ACTIVITY: Each entry below is to be extracted exactly.

Segment Start: DATA RECORDS

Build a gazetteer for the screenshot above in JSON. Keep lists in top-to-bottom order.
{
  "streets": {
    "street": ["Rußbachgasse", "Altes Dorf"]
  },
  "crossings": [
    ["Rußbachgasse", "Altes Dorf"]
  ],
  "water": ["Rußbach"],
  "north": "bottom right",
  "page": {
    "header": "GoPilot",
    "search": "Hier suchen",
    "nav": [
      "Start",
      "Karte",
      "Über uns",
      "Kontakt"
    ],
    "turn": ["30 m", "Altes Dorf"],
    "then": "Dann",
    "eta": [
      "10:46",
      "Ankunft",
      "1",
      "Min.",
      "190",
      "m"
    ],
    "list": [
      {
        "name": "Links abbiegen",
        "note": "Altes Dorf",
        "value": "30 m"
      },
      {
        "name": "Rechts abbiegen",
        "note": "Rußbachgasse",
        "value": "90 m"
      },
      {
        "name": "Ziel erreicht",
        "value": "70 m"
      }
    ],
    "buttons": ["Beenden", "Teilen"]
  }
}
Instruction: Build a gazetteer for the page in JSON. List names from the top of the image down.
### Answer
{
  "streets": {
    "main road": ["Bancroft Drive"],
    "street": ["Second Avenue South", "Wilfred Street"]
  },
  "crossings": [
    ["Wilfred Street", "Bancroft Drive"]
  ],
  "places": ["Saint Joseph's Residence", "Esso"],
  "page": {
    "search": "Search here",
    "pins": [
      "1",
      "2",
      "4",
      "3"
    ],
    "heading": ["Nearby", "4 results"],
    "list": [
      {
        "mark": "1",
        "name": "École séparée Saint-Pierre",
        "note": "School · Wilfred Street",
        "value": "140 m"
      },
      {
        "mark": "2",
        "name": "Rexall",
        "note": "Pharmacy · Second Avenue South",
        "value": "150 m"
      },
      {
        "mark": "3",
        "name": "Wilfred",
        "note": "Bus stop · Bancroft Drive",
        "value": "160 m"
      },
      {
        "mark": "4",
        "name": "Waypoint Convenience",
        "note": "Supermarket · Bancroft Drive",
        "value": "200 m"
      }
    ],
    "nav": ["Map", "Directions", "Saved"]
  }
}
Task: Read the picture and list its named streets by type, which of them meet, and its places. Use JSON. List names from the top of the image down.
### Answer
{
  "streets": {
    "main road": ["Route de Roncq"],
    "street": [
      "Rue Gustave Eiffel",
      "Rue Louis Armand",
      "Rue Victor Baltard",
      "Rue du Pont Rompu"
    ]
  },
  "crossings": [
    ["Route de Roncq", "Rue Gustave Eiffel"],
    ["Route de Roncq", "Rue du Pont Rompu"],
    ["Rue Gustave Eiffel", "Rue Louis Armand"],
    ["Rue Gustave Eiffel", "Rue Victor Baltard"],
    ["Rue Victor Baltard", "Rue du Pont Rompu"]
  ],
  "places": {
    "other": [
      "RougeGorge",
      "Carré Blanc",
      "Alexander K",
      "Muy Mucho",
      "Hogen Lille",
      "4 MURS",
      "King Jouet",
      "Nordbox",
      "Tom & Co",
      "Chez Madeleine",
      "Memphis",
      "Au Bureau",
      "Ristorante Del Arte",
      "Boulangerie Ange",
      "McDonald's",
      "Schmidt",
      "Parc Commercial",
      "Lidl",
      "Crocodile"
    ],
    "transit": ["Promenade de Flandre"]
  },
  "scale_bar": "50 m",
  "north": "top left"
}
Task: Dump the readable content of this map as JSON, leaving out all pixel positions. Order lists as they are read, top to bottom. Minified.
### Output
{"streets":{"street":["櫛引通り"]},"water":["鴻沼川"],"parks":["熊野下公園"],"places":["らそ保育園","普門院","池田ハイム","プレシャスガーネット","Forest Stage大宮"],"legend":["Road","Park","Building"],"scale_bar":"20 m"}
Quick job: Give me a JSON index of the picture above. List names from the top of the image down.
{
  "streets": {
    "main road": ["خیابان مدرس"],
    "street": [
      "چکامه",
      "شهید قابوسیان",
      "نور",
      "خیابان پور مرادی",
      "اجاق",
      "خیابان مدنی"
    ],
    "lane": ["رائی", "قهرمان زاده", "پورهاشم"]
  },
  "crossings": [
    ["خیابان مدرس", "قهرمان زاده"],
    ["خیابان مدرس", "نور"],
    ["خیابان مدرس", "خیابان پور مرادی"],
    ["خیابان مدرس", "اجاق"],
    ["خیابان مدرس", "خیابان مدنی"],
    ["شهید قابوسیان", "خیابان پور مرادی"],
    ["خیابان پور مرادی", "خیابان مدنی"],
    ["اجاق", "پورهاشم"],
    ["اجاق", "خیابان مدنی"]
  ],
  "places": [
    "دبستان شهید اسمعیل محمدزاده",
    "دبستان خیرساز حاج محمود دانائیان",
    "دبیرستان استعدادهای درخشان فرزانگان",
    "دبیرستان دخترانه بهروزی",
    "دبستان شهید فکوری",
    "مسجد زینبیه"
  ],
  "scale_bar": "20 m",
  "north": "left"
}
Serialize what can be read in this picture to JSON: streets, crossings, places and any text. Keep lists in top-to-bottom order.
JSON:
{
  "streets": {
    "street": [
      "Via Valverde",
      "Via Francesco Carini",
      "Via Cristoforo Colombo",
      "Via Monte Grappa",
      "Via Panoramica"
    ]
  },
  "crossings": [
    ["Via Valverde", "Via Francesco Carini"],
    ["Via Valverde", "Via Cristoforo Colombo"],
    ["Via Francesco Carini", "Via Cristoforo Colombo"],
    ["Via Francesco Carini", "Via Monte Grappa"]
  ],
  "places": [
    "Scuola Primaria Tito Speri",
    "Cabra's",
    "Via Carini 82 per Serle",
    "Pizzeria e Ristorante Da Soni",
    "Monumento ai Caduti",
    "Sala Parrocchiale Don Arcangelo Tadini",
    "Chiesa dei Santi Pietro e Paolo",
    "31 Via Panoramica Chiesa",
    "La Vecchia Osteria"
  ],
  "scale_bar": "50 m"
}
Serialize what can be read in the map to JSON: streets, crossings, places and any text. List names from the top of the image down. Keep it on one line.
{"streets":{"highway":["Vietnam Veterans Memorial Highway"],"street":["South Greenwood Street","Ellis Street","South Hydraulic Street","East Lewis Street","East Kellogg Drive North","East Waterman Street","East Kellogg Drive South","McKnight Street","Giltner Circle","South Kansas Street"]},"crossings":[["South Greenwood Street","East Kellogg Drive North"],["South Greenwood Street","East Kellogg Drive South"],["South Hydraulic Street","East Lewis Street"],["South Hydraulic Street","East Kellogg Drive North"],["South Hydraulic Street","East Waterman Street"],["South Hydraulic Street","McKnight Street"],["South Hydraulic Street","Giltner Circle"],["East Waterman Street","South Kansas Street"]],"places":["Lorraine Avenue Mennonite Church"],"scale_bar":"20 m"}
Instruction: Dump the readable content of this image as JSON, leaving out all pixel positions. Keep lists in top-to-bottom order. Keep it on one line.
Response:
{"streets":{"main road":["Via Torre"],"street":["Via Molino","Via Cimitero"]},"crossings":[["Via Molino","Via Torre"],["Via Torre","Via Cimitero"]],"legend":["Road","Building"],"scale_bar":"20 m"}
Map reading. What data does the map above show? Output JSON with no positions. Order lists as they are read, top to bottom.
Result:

Segment End: DATA RECORDS

PROBLEM SOLUTION:
Build a gazetteer for the screenshot above in JSON. Keep lists in top-to-bottom order.
{
  "streets": {
    "street": ["Rußbachgasse", "Altes Dorf"]
  },
  "crossings": [
    ["Rußbachgasse", "Altes Dorf"]
  ],
  "water": ["Rußbach"],
  "north": "bottom right",
  "page": {
    "header": "GoPilot",
    "search": "Hier suchen",
    "nav": [
      "Start",
      "Karte",
      "Über uns",
      "Kontakt"
    ],
    "turn": ["30 m", "Altes Dorf"],
    "then": "Dann",
    "eta": [
      "10:46",
      "Ankunft",
      "1",
      "Min.",
      "190",
      "m"
    ],
    "list": [
      {
        "name": "Links abbiegen",
        "note": "Altes Dorf",
        "value": "30 m"
      },
      {
        "name": "Rechts abbiegen",
        "note": "Rußbachgasse",
        "value": "90 m"
      },
      {
        "name": "Ziel erreicht",
        "value": "70 m"
      }
    ],
    "buttons": ["Beenden", "Teilen"]
  }
}
Instruction: Build a gazetteer for the page in JSON. List names from the top of the image down.
### Answer
{
  "streets": {
    "main road": ["Bancroft Drive"],
    "street": ["Second Avenue South", "Wilfred Street"]
  },
  "crossings": [
    ["Wilfred Street", "Bancroft Drive"]
  ],
  "places": ["Saint Joseph's Residence", "Esso"],
  "page": {
    "search": "Search here",
    "pins": [
      "1",
      "2",
      "4",
      "3"
    ],
    "heading": ["Nearby", "4 results"],
    "list": [
      {
        "mark": "1",
        "name": "École séparée Saint-Pierre",
        "note": "School · Wilfred Street",
        "value": "140 m"
      },
      {
        "mark": "2",
        "name": "Rexall",
        "note": "Pharmacy · Second Avenue South",
        "value": "150 m"
      },
      {
        "mark": "3",
        "name": "Wilfred",
        "note": "Bus stop · Bancroft Drive",
        "value": "160 m"
      },
      {
        "mark": "4",
        "name": "Waypoint Convenience",
        "note": "Supermarket · Bancroft Drive",
        "value": "200 m"
      }
    ],
    "nav": ["Map", "Directions", "Saved"]
  }
}
Task: Read the picture and list its named streets by type, which of them meet, and its places. Use JSON. List names from the top of the image down.
### Answer
{
  "streets": {
    "main road": ["Route de Roncq"],
    "street": [
      "Rue Gustave Eiffel",
      "Rue Louis Armand",
      "Rue Victor Baltard",
      "Rue du Pont Rompu"
    ]
  },
  "crossings": [
    ["Route de Roncq", "Rue Gustave Eiffel"],
    ["Route de Roncq", "Rue du Pont Rompu"],
    ["Rue Gustave Eiffel", "Rue Louis Armand"],
    ["Rue Gustave Eiffel", "Rue Victor Baltard"],
    ["Rue Victor Baltard", "Rue du Pont Rompu"]
  ],
  "places": {
    "other": [
      "RougeGorge",
      "Carré Blanc",
      "Alexander K",
      "Muy Mucho",
      "Hogen Lille",
      "4 MURS",
      "King Jouet",
      "Nordbox",
      "Tom & Co",
      "Chez Madeleine",
      "Memphis",
      "Au Bureau",
      "Ristorante Del Arte",
      "Boulangerie Ange",
      "McDonald's",
      "Schmidt",
      "Parc Commercial",
      "Lidl",
      "Crocodile"
    ],
    "transit": ["Promenade de Flandre"]
  },
  "scale_bar": "50 m",
  "north": "top left"
}
Task: Dump the readable content of this map as JSON, leaving out all pixel positions. Order lists as they are read, top to bottom. Minified.
### Output
{"streets":{"street":["櫛引通り"]},"water":["鴻沼川"],"parks":["熊野下公園"],"places":["らそ保育園","普門院","池田ハイム","プレシャスガーネット","Forest Stage大宮"],"legend":["Road","Park","Building"],"scale_bar":"20 m"}
Quick job: Give me a JSON index of the picture above. List names from the top of the image down.
{
  "streets": {
    "main road": ["خیابان مدرس"],
    "street": [
      "چکامه",
      "شهید قابوسیان",
      "نور",
      "خیابان پور مرادی",
      "اجاق",
      "خیابان مدنی"
    ],
    "lane": ["رائی", "قهرمان زاده", "پورهاشم"]
  },
  "crossings": [
    ["خیابان مدرس", "قهرمان زاده"],
    ["خیابان مدرس", "نور"],
    ["خیابان مدرس", "خیابان پور مرادی"],
    ["خیابان مدرس", "اجاق"],
    ["خیابان مدرس", "خیابان مدنی"],
    ["شهید قابوسیان", "خیابان پور مرادی"],
    ["خیابان پور مرادی", "خیابان مدنی"],
    ["اجاق", "پورهاشم"],
    ["اجاق", "خیابان مدنی"]
  ],
  "places": [
    "دبستان شهید اسمعیل محمدزاده",
    "دبستان خیرساز حاج محمود دانائیان",
    "دبیرستان استعدادهای درخشان فرزانگان",
    "دبیرستان دخترانه بهروزی",
    "دبستان شهید فکوری",
    "مسجد زینبیه"
  ],
  "scale_bar": "20 m",
  "north": "left"
}
Serialize what can be read in this picture to JSON: streets, crossings, places and any text. Keep lists in top-to-bottom order.
JSON:
{
  "streets": {
    "street": [
      "Via Valverde",
      "Via Francesco Carini",
      "Via Cristoforo Colombo",
      "Via Monte Grappa",
      "Via Panoramica"
    ]
  },
  "crossings": [
    ["Via Valverde", "Via Francesco Carini"],
    ["Via Valverde", "Via Cristoforo Colombo"],
    ["Via Francesco Carini", "Via Cristoforo Colombo"],
    ["Via Francesco Carini", "Via Monte Grappa"]
  ],
  "places": [
    "Scuola Primaria Tito Speri",
    "Cabra's",
    "Via Carini 82 per Serle",
    "Pizzeria e Ristorante Da Soni",
    "Monumento ai Caduti",
    "Sala Parrocchiale Don Arcangelo Tadini",
    "Chiesa dei Santi Pietro e Paolo",
    "31 Via Panoramica Chiesa",
    "La Vecchia Osteria"
  ],
  "scale_bar": "50 m"
}
Serialize what can be read in the map to JSON: streets, crossings, places and any text. List names from the top of the image down. Keep it on one line.
{"streets":{"highway":["Vietnam Veterans Memorial Highway"],"street":["South Greenwood Street","Ellis Street","South Hydraulic Street","East Lewis Street","East Kellogg Drive North","East Waterman Street","East Kellogg Drive South","McKnight Street","Giltner Circle","South Kansas Street"]},"crossings":[["South Greenwood Street","East Kellogg Drive North"],["South Greenwood Street","East Kellogg Drive South"],["South Hydraulic Street","East Lewis Street"],["South Hydraulic Street","East Kellogg Drive North"],["South Hydraulic Street","East Waterman Street"],["South Hydraulic Street","McKnight Street"],["South Hydraulic Street","Giltner Circle"],["East Waterman Street","South Kansas Street"]],"places":["Lorraine Avenue Mennonite Church"],"scale_bar":"20 m"}
Instruction: Dump the readable content of this image as JSON, leaving out all pixel positions. Keep lists in top-to-bottom order. Keep it on one line.
Response:
{"streets":{"main road":["Via Torre"],"street":["Via Molino","Via Cimitero"]},"crossings":[["Via Molino","Via Torre"],["Via Torre","Via Cimitero"]],"legend":["Road","Building"],"scale_bar":"20 m"}
Map reading. What data does the map above show? Output JSON with no positions. Order lists as they are read, top to bottom.
Result:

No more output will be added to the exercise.